People can do a lot of things that we don't legally allow machines or automation to do.

Ukv 2 years ago | | |

True of some things, but not of Fair Use. Automatically generating thumbnails is generally Fair Use, for example.

gruez 2 years ago | | |

Like what? The only things I can think of relate to quality/safety (eg. drivers or lawyers).

edgyquant 2 years ago | |

LLMs are not humans and your anthropomorphizing argument is idiotic

buildbot 2 years ago |

Do cliff notes of books and plays infringe/need a license? If so, that seems like they’d have a possible case. Maybe. If not, well… maybe openAI infringed by not buying their original copy, but not sure that feeding it into a bunch of math is going to be copyright infringement.

throwaway290 2 years ago | |

> the system can accurately summarize their works and generate text that mimics their styles

Cliff notes is not what lets you replicate the style of the author etc.

And yeah, you can use "it's just feeding it into a bunch of math" to justify nearly anything that involves software including good old piracy. What matters is what math is used for. (Spoiler: line up Microsoft's pockets at the expense of actual writers in this case.)

rmbyrro 2 years ago | | |

Not at all like piracy.

When someone pirates a book, they're replacing the original without consent or remuneration to the copyright holders.

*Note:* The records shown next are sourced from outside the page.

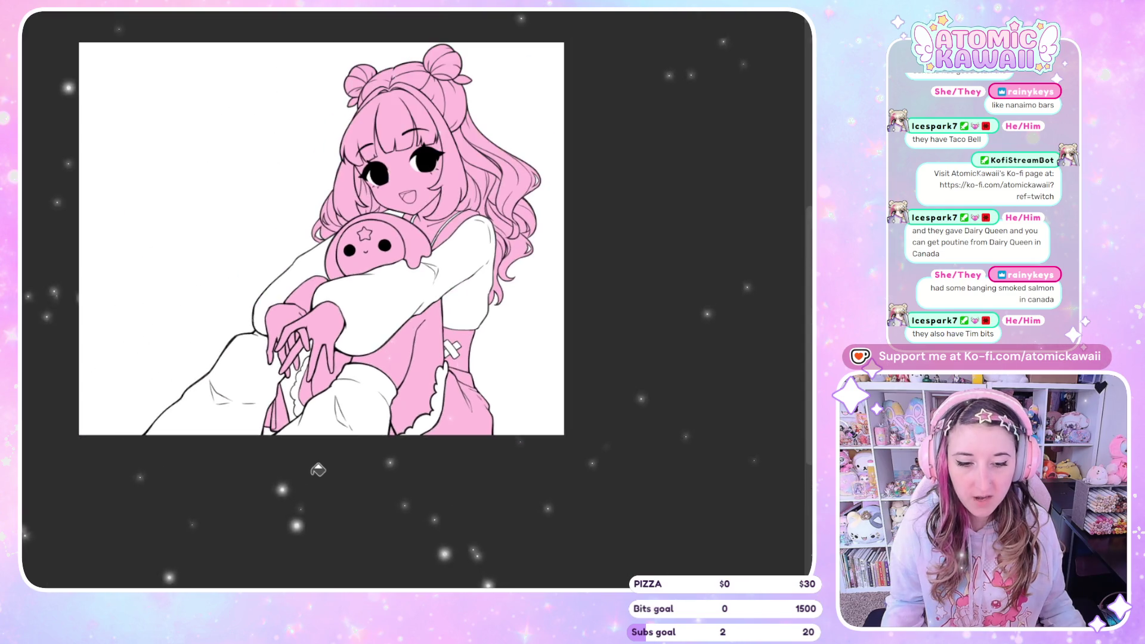
pyautogui.scroll(1, 316, 486)
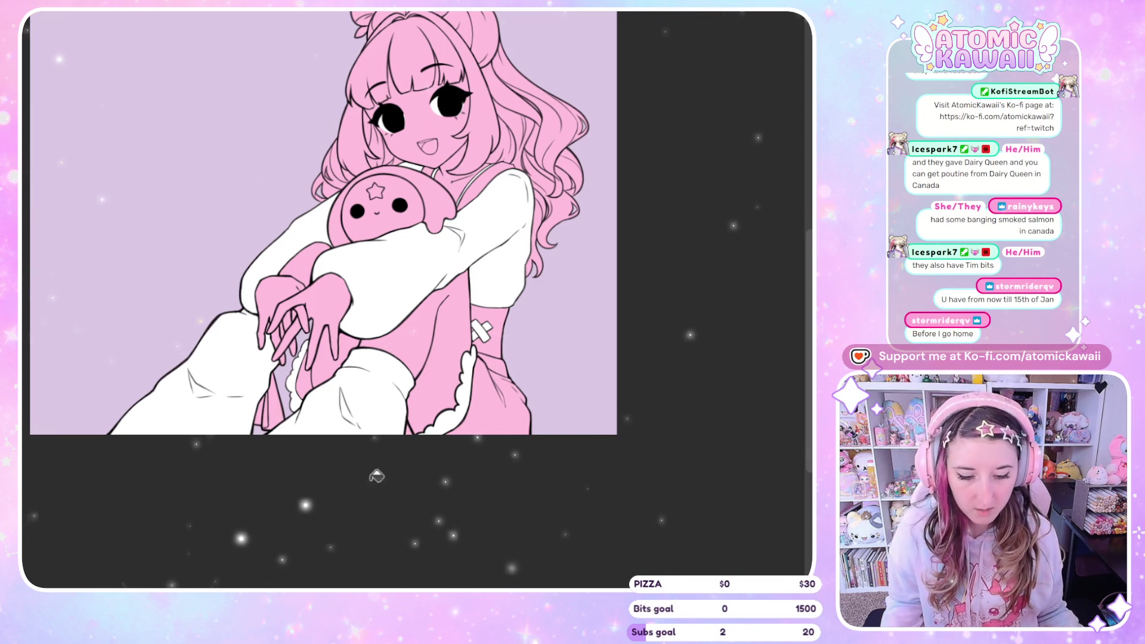
# Step: Scroll the view to inspect the lavender background behind the girl
pyautogui.scroll(-3, 369, 441)
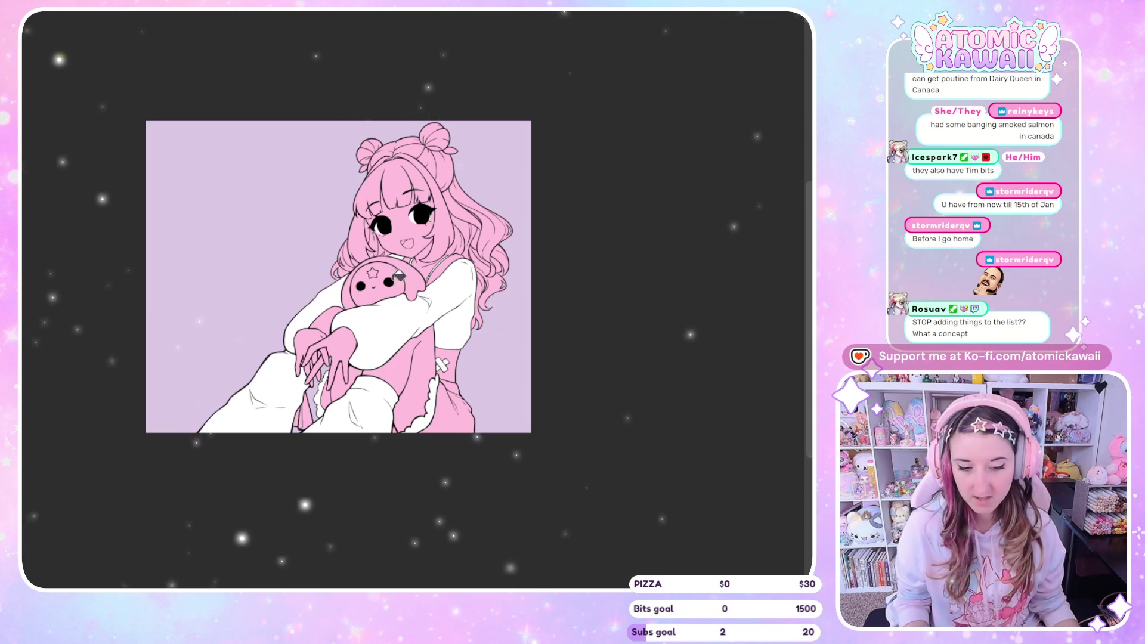
pyautogui.scroll(2, 282, 188)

When you train an AI on the contents of a book, you're not replacing it. If someone is interested in the content, they still need to buy it. Using ChatGPT is not a substitute. If it is, they're gonna have to prove it in court, but I doubt they'll be able to.

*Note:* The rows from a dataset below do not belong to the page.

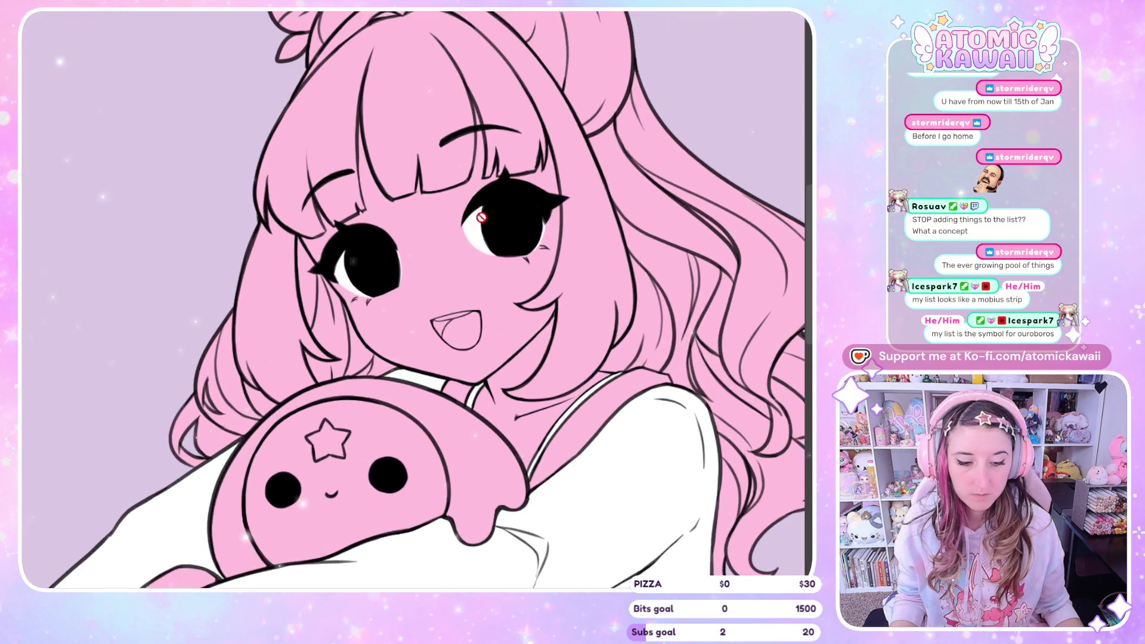
pyautogui.scroll(1, 412, 77)
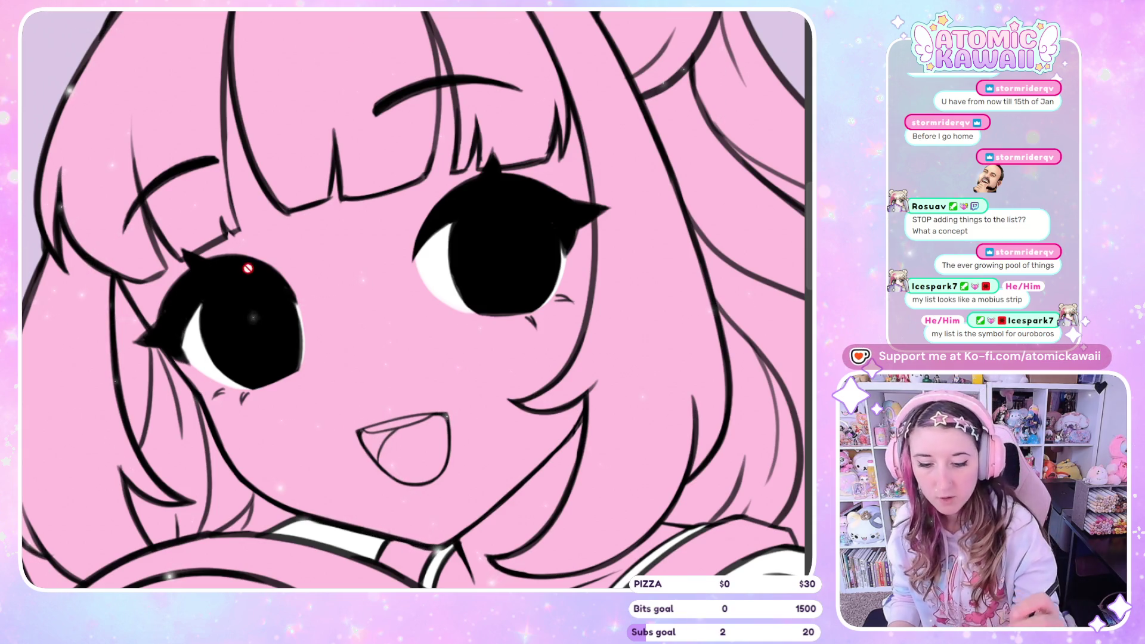
pyautogui.moveTo(286, 311)
pyautogui.mouseDown()
pyautogui.moveTo(217, 325)
pyautogui.moveTo(270, 371)
pyautogui.mouseUp()
pyautogui.moveTo(286, 306); pyautogui.dragTo(285, 308)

extragood 2 years ago | | |

Copyright doesn't protect style or genre [1], so these suits seem destined to fail. That said, it seems like it is time to reexamine those laws in light of current technology before it kills off creative works.

https://creativecommons.org/2023/03/23/the-complex-world-of-....

yieldcrv 2 years ago |

The fair use argument is quite strong

If you dissect the plaintiffs claim they are arbitrarily conflating training and regurgitating

Training is using for criticism and comparison purposes, hence fair use

And there is no lawsuit against what it regurgitates and the purpose of its output, whether someone asks it to give a list for comparison purposes, or specifically asks it for a story that has a plagiarized result

AlbertCory 2 years ago |

I'm miffed. I tried a couple characters from my books, and zilch:

===== who is dan markunas

ChatGPT I'm sorry, but I don't have any information on a person named Dan Markunas in my database ....

who is janet saunders ChatGPT I'm sorry, but I don't have any specific information about a person named Janet Saunders in my database,

===========

SanderNL 2 years ago | |

Your book was published somewhere mid-2021, right?

AlbertCory 2 years ago | | |

Two books. The second was after their cutoff date.

mistrial9 2 years ago |

this is a great lawsuit! if you read the complaint, they catch OpenAI dead-to-rights .. asking about plot details with names from the books, asking to write a paragraph in the style of the author in that book, and a diversity of authors that shows social awareness.. great support for this from California

tpmoney 2 years ago | |

If you go to wikipedia and look up a book, you'll likely find plenty of plot details, including character names. Is this also infringing?

As far as style goes, copyright doesn't protect that. Trademark MIGHT if your style is distinctive enough to be a trademark (and is used as such), but the "style" of a writer is largely about tempo and word choices, none of which are subject to copyright protections.

mistrial9 2 years ago | | |

I think we are now reproducing multiple generations of debate on this topic, in a few go-rounds.. Let's note that among the four largest economies in the world, they each have different rules for this.

tsegratis 2 years ago |

I'm waiting for the day OpenAI sues humans for infringement of it's prompt output

racked 2 years ago |

It's akin to suing a person for memorizing things from a book. Don't complain, go write something.

RecycledEle 2 years ago |

Is there a list of the critters suing AI companies so I can boycott them?

lamp987 2 years ago | |

Why would you want to do that?

RecycledEle 2 years ago | | |

AI is the next industrial revolution. It will greatly increase human productivity. Anyone standing against it is an enemy of all mankind.